My mind is like this fog much of the time, thick with thoughts and opinions. The filter of belief through which I peer often allows me to only see the shadowy outline of people, of situations, of things. I know this to be true for several reasons. Sometimes I bump into something in the fog of self that pierces me in a way that wakes me up. Suffering is like that, it wakes you up. Brushing off my hurt, I see how the self protective fog I've pulled around me has prevented from seeing things as they are.

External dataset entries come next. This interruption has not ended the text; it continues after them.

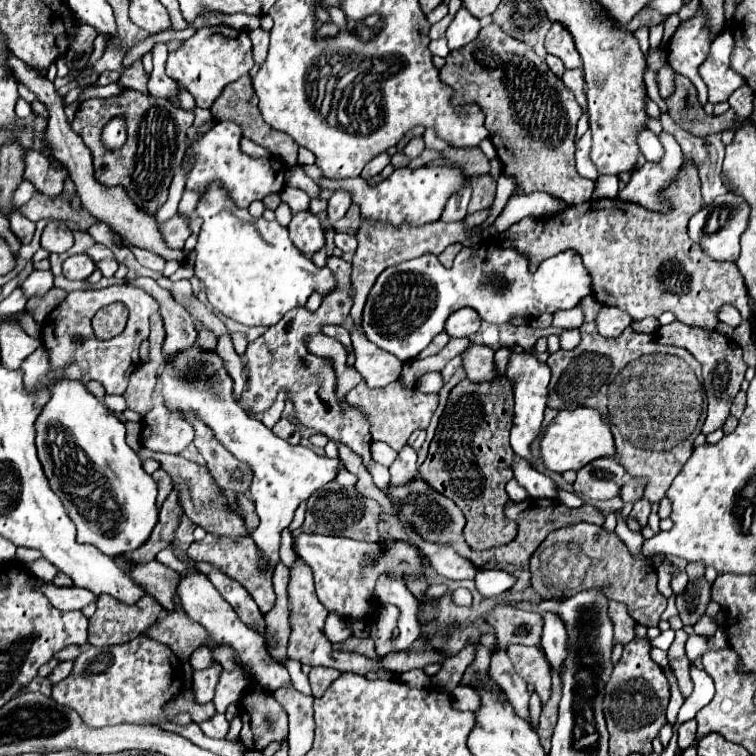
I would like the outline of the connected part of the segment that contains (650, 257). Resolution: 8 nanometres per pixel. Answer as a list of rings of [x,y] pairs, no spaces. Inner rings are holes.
[[[684,161],[676,179],[666,189],[662,189],[662,197],[664,201],[668,199],[668,205],[670,205],[666,213],[650,211],[642,205],[628,203],[622,199],[598,199],[598,201],[586,201],[582,205],[568,207],[566,211],[556,213],[552,217],[542,217],[542,219],[526,217],[514,223],[512,227],[508,227],[500,235],[500,239],[504,247],[514,247],[530,257],[530,271],[534,271],[544,259],[560,251],[574,249],[582,257],[584,267],[590,271],[592,295],[596,297],[596,301],[628,313],[634,321],[642,321],[646,317],[660,317],[664,311],[672,311],[682,323],[704,327],[704,329],[716,329],[716,325],[720,323],[718,319],[720,307],[734,305],[741,313],[742,323],[734,330],[732,340],[740,347],[754,343],[754,329],[752,329],[752,319],[750,319],[746,287],[742,287],[744,279],[736,263],[714,261],[706,257],[702,249],[686,233],[690,217],[702,209],[698,165],[694,161]]]

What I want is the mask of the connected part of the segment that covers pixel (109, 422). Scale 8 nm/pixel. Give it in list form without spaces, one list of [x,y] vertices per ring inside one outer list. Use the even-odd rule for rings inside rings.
[[[38,347],[22,363],[22,373],[26,391],[32,395],[40,389],[40,383],[48,381],[50,401],[34,423],[38,459],[52,491],[62,499],[70,519],[76,523],[78,543],[96,545],[108,557],[130,555],[150,537],[158,521],[158,507],[156,483],[142,469],[136,451],[126,443],[124,423],[82,381],[52,379],[50,353],[44,347]]]

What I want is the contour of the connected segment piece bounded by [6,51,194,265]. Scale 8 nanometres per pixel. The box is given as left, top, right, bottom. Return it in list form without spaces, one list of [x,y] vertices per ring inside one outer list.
[[[12,51],[6,53],[6,67],[14,71],[14,77],[16,77],[18,83],[22,83],[24,87],[28,87],[28,89],[36,95],[36,99],[42,101],[42,103],[48,107],[48,125],[46,125],[46,129],[44,129],[44,147],[46,147],[46,151],[52,153],[52,157],[54,157],[56,161],[64,163],[66,169],[70,171],[70,179],[72,179],[74,185],[76,185],[76,191],[78,191],[78,195],[80,195],[80,199],[82,199],[82,205],[84,205],[98,221],[108,223],[120,237],[124,237],[124,239],[130,241],[132,245],[142,247],[142,249],[148,249],[148,251],[154,251],[154,253],[158,253],[160,257],[164,257],[164,259],[168,259],[168,261],[170,261],[170,259],[178,259],[178,261],[184,263],[184,257],[186,257],[186,263],[188,263],[188,265],[194,265],[194,251],[192,251],[192,253],[186,253],[184,249],[172,251],[172,249],[164,243],[164,239],[162,239],[162,235],[160,235],[160,231],[158,231],[158,227],[156,227],[156,223],[154,223],[154,217],[150,217],[150,215],[146,215],[144,211],[140,211],[140,209],[134,205],[134,201],[126,195],[126,189],[124,189],[124,187],[120,187],[120,185],[118,185],[118,187],[100,187],[100,183],[94,179],[92,153],[90,153],[90,149],[84,145],[82,137],[72,131],[66,115],[64,115],[62,95],[56,91],[54,83],[48,81],[44,75],[38,75],[38,71],[34,71],[34,69],[28,67],[26,63],[22,63],[22,59],[18,59],[16,55],[12,55]]]

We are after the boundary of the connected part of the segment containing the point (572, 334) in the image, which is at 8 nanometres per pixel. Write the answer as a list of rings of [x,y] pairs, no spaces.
[[[568,329],[560,335],[560,349],[572,349],[580,343],[580,331],[578,329]]]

Retreats can be fog melters. There can often be a brightness, a clarity to everything after a period of prolonged practice. The sitting, the slowing down, somehow melts the fog, a de-fogging solution for the window of the heart/mind. There can be a brilliance and beauty to the simplest object, a sharpness to sounds and a wider net of acceptance cast over everything. And then as the days pass I slip back into the fog like the Skeena Queen, methodically sounding the old horn.
20"x20" cold wax, ash, dirt, milk paint powder |
And sometimes for reasons unknown, the veil can lift. I know you too, have seen this fogless landscape. I might be standing at the sink washing dishes or working in the garden and the view out becomes brilliant. Maybe I am gobsmacked by the brilliant fierceness of a tiny hummingbird or the spiny armour of a pill bug. Maybe an insight into some difficult situation pops into view. The prevailing fog lifts for a minute or an hour and I see fog free.

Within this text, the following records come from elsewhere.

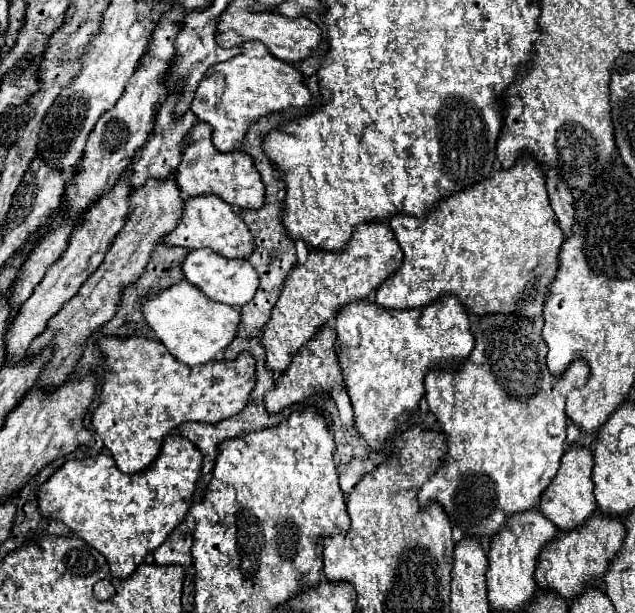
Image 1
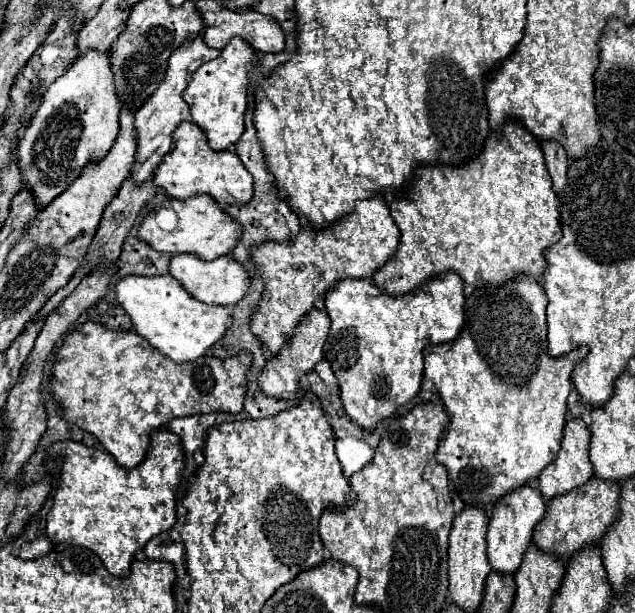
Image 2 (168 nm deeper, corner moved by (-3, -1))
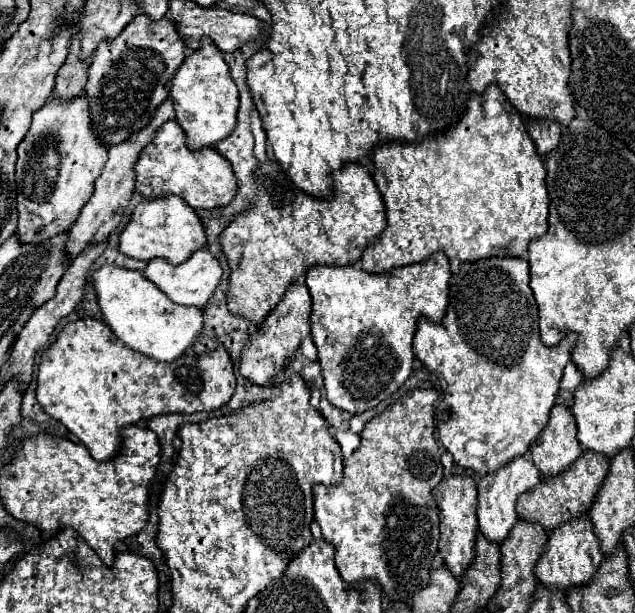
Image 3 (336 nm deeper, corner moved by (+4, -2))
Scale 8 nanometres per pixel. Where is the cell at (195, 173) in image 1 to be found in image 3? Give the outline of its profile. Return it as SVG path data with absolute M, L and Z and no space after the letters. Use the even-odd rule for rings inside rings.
M168 121L164 127L160 127L156 139L144 147L144 153L140 153L140 159L136 161L136 191L146 199L174 193L194 209L214 209L232 201L236 193L236 177L230 163L212 147L190 151L180 125L176 121Z

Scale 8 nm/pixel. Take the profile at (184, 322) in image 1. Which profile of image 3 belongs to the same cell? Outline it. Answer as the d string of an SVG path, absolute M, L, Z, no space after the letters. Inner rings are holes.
M104 265L92 273L96 299L104 321L114 335L130 349L156 359L174 361L184 355L198 339L204 319L196 307L172 303L156 285L152 285L140 271L130 271L118 265Z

On the art front I spent a decidedly fog-free afternoon with Jeane from ART IT and her special guest Rebecca Crowell on Wednesday's ustream broadcast from the shed. I have been exploring a little jar of cold wax that I've had for ages to my sheer delight, mixing it with wood ash and plaster of paris and some white milk paint powder. Cold wax doesn't mix with acrylic paint or watery things so I have been rustling up whatever things I can find and having so much fun!
I am also looking forward to exploring some natural pigments and perhaps finding a less toxic version of cold wax. Leslie Avon Miller in this post reminded me of the toxic nature of many art materials including the acrylics I use all the time and though the look of cold wax calls to me, the smell tells the tail of toxic mineral spirits. I am so careful in my home about cleaning products and paint and food and gardening and yet I am drowning in toxic art materials. Another example of fog.
Wishing you a happy fog-free weekend.